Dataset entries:
== Segment start ==

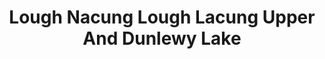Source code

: ---
title: "Lough Nacung Lough Lacung Upper And Dunlewy Lake"
address: "Lakeside Centre, Dunlewy, Donegal"
tel: "+353 (0)74 953 1699"
county: "Donegal"
category: "Angling"
type: "Content"
lat: "55.018348693847656"
lng: "-8.125822067260742"
---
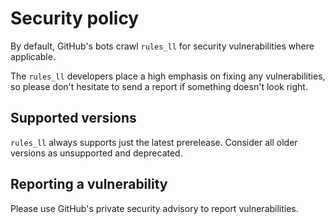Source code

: # Security policy

By default, GitHub's bots crawl `rules_ll` for security vulnerabilities where
applicable.

The `rules_ll` developers place a high emphasis on fixing any vulnerabilities,
so please don't hesitate to send a report if something doesn't look right.

## Supported versions

`rules_ll` always supports just the latest prerelease. Consider all older
versions as unsupported and deprecated.

## Reporting a vulnerability

Please use GitHub's private security advisory to report vulnerabilities.

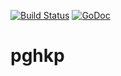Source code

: [![Build Status](https://travis-ci.org/hockeypuck/pghkp.svg?branch=master)](https://travis-ci.org/hockeypuck/pghkp)
[![GoDoc](https://godoc.org/gopkg.in/hockeypuck/pghkp.v0?status.svg)](https://godoc.org/gopkg.in/hockeypuck/pghkp.v0)

# pghkp
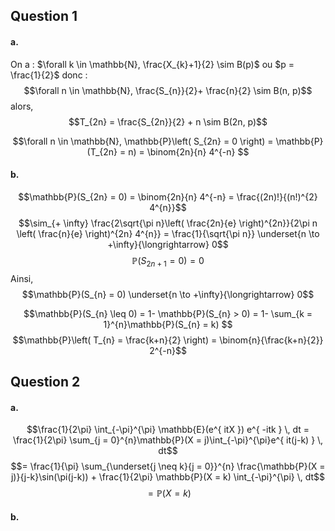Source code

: ## Question 1
#### a.
On a : $\forall k \in \mathbb{N}, \frac{X_{k}+1}{2} \sim B(p)$ ou $p = \frac{1}{2}$ donc :
$$\forall n \in \mathbb{N}, \frac{S_{n}}{2}+ \frac{n}{2} \sim B(n, p)$$
alors, 
$$T_{2n} = \frac{S_{2n}}{2} + n \sim B(2n, p)$$

$$\forall n \in \mathbb{N}, \mathbb{P}\left( S_{2n} = 0 \right) = \mathbb{P}(T_{2n} = n) = \binom{2n}{n} 4^{-n} $$

#### b.
$$\mathbb{P}(S_{2n} = 0) = \binom{2n}{n} 4^{-n} = \frac{(2n)!}{(n!)^{2} 4^{n}}$$
$$\sim_{+ \infty} \frac{2\sqrt{\pi n}\left( \frac{2n}{e} \right)^{2n}}{2\pi n \left( \frac{n}{e} \right)^{2n} 4^{n}} = \frac{1}{\sqrt{\pi n}} \underset{n \to +\infty}{\longrightarrow} 0$$
$$\mathbb{P}(S_{2n+1} = 0) = 0$$
Ainsi, 
$$\mathbb{P}(S_{n} = 0) \underset{n \to +\infty}{\longrightarrow} 0$$

$$\mathbb{P}(S_{n} \leq 0) = 1- \mathbb{P}(S_{n} > 0) = 1- \sum_{k = 1}^{n}\mathbb{P}(S_{n} = k)  $$
$$\mathbb{P}\left( T_{n} = \frac{k+n}{2} \right) = \binom{n}{\frac{k+n}{2}} 2^{-n}$$

## Question 2
#### a.
$$\frac{1}{2\pi} \int_{-\pi}^{\pi} \mathbb{E}(e^{ itX }) e^{ -itk } \, dt = \frac{1}{2\pi}  \sum_{j = 0}^{n}\mathbb{P}(X = j)\int_{-\pi}^{\pi}e^{ it(j-k) } \, dt$$
$$= \frac{1}{\pi} \sum_{\underset{j \neq k}{j = 0}}^{n} \frac{\mathbb{P}(X = j)}{j-k}\sin(\pi(j-k)) + \frac{1}{2\pi} \mathbb{P}(X = k) \int_{-\pi}^{\pi}  \, dt$$
$$= \mathbb{P}(X = k)$$

#### b.
$$$$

== Segment end ==

→ **ACTIVITY**: Which lines above contain the string "longrightarrow"? Pick them out and copy each one.

→ **TASK SOLUTION**:
$$\sim_{+ \infty} \frac{2\sqrt{\pi n}\left( \frac{2n}{e} \right)^{2n}}{2\pi n \left( \frac{n}{e} \right)^{2n} 4^{n}} = \frac{1}{\sqrt{\pi n}} \underset{n \to +\infty}{\longrightarrow} 0$$
$$\mathbb{P}(S_{n} = 0) \underset{n \to +\infty}{\longrightarrow} 0$$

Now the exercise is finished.